Giù la testa, si torna in trincea. Presa una boccata d'aria mercoledì, le Borse europee sono tornate ieri a perdere pesantemente afflitte da una sorta di riflesso pavloviano in base al quale se Wall Street soffre, tutti patiscono, nessuno escluso. Già incerta mercoledì sera, New York è andata molto peggio ieri (-4,2%). Un passo da gambero costato caro ai listini del Vecchio continente appesantiti da ribassi compresi fra il 3% di Francoforte, la peggiore, e il -1,49% di Londra, con Piazza Affari che ha lasciato sul terreno il 2,25%, riducendo ormai a poco più di due punti il guadagno da inizio anno.
A riportare le vendite sui parterre, il rinfocolarsi dei timori legati alla possibilità che la Federal Reserve, quest'anno, rompa la lunga tradizione caratterizzata da una gestione estremamente cauta della politica monetaria. Quattro rialzi dei tassi, anzichè i tre finora previsti, a causa di un'ascesa dell'inflazione superiore alle attese. Un'ipotesi rilanciata da un sondaggio del Wall Street Journal, in cui gli economisti intervistati, pur aspettandosi tre strette, giudicano come sempre più possibile una quarta.
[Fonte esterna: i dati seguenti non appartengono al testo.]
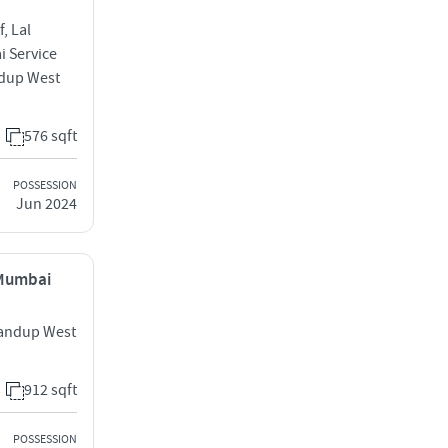
, Lal
i Service
dup West
576 sqft
POSSESSION
Jun 2024
 Mumbai
handup West
912 sqft
POSSESSION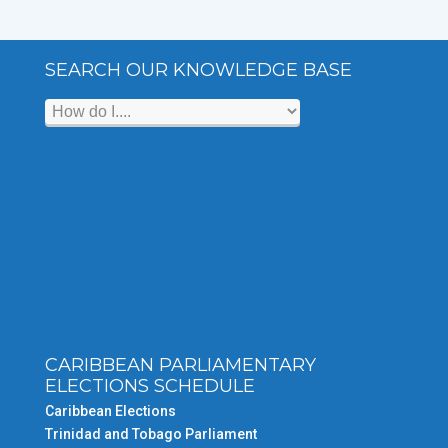
SEARCH OUR KNOWLEDGE BASE
CARIBBEAN PARLIAMENTARY
ELECTIONS SCHEDULE
Caribbean Elections
Trinidad and Tobago Parliament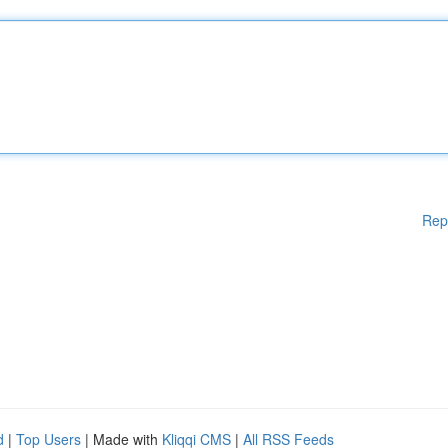
Rep
d
|
Top Users
| Made with
Kliqqi CMS
|
All RSS Feeds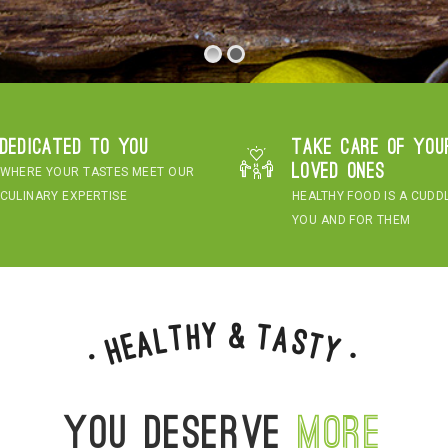
Dedicated to you
Take care of you
loved ones
WHERE YOUR TASTES MEET OUR
CULINARY EXPERTISE
HEALTHY FOOD IS A CUDD
YOU AND FOR THEM
&
y
h
t
T
a
l
s
a
t
e
H
y
•
•
You deserve
more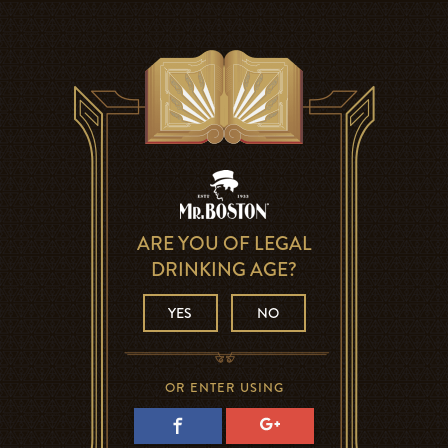
ARE YOU OF LEGAL
DRINKING AGE?
YES
NO
OR ENTER USING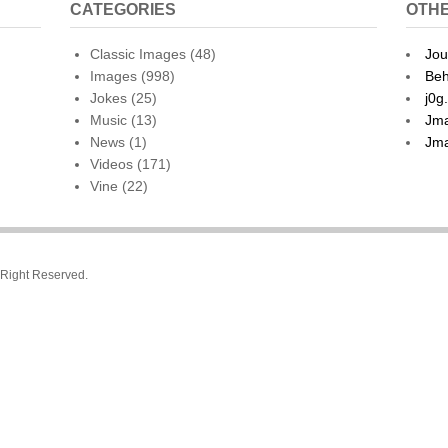
CATEGORIES
OTHE
Classic Images
(48)
Jou
Images
(998)
Beh
Jokes
(25)
j0g
Music
(13)
Jma
News
(1)
Jma
Videos
(171)
Vine
(22)
l Right Reserved.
Eppure, solo mercoledì, ben quattro presidenti regionali della Fed avevano gettato secchiate d'acqua gelata sulla possibilità di un forte inasprimento del costo del denaro. Ai quali si è aggiunto ieri un altro pompiere, il presidente della Fed di Filadelfia, Patrick Harker: «Con l'arrivo alla guida della Federal Reserve del governatore Jerome Powell, la politica monetaria americana non subirà un cambiamento notevole», ha rassicurato. Harker ha introdotto un altro elemento calmierante: la scarsa urgenza di accelerare nella riduzione del bilancio della banca centrale Usa, gonfiato negli anni di allentamento quantitativo. Parole non casuali, visto che la Fed sta imprimendo al piano di snellimento un vigore inatteso: dalla fine dello scorso dicembre, quando la banca centrale aveva ancora in carico 2.454 miliardi di Treasury, il controvalore è sceso il 31 gennaio di 18 miliardi, una cifra che supera il calo di 12 miliardi previsto. Questo boost dato alla normalizzazione del bilancio non è a costo zero, dato che impatta, oltre che sui titoli del Tesoro, anche su quelli ipotecari, i cosiddetti Mortgage backed securities (Mbs). Non a caso, se i rendimenti del T-bond decennale sono schizzati al 2,857%, i tassi d'interesse sui mutui a 30 anni hanno preso l'ascensore salendo di 10 punti solo nell'ultima settimana, al 4,32%. Dall'inizio dell'anno, l'aumento è stato di 30 punti. È una spia rossa accesa sulla consolle del mercato immobiliare americano, con potenziali ripercussioni negative sull'intera economia a stelle e strisce.
Ed è di questo, più che dell'eventualità di quattro strette al costo del denaro, che i mercati dovrebbero preoccuparsi.
Così come degli effetti che provocheranno sia il dimagrimento degli asset in pancia alla Fed, sia la reazione dei rendimenti sui titoli federali: un forte aumento delle emissioni di Treasury. Vale a dire, ancora più debito federale, destinato a salire entro la fine di giugno di 617 miliardi.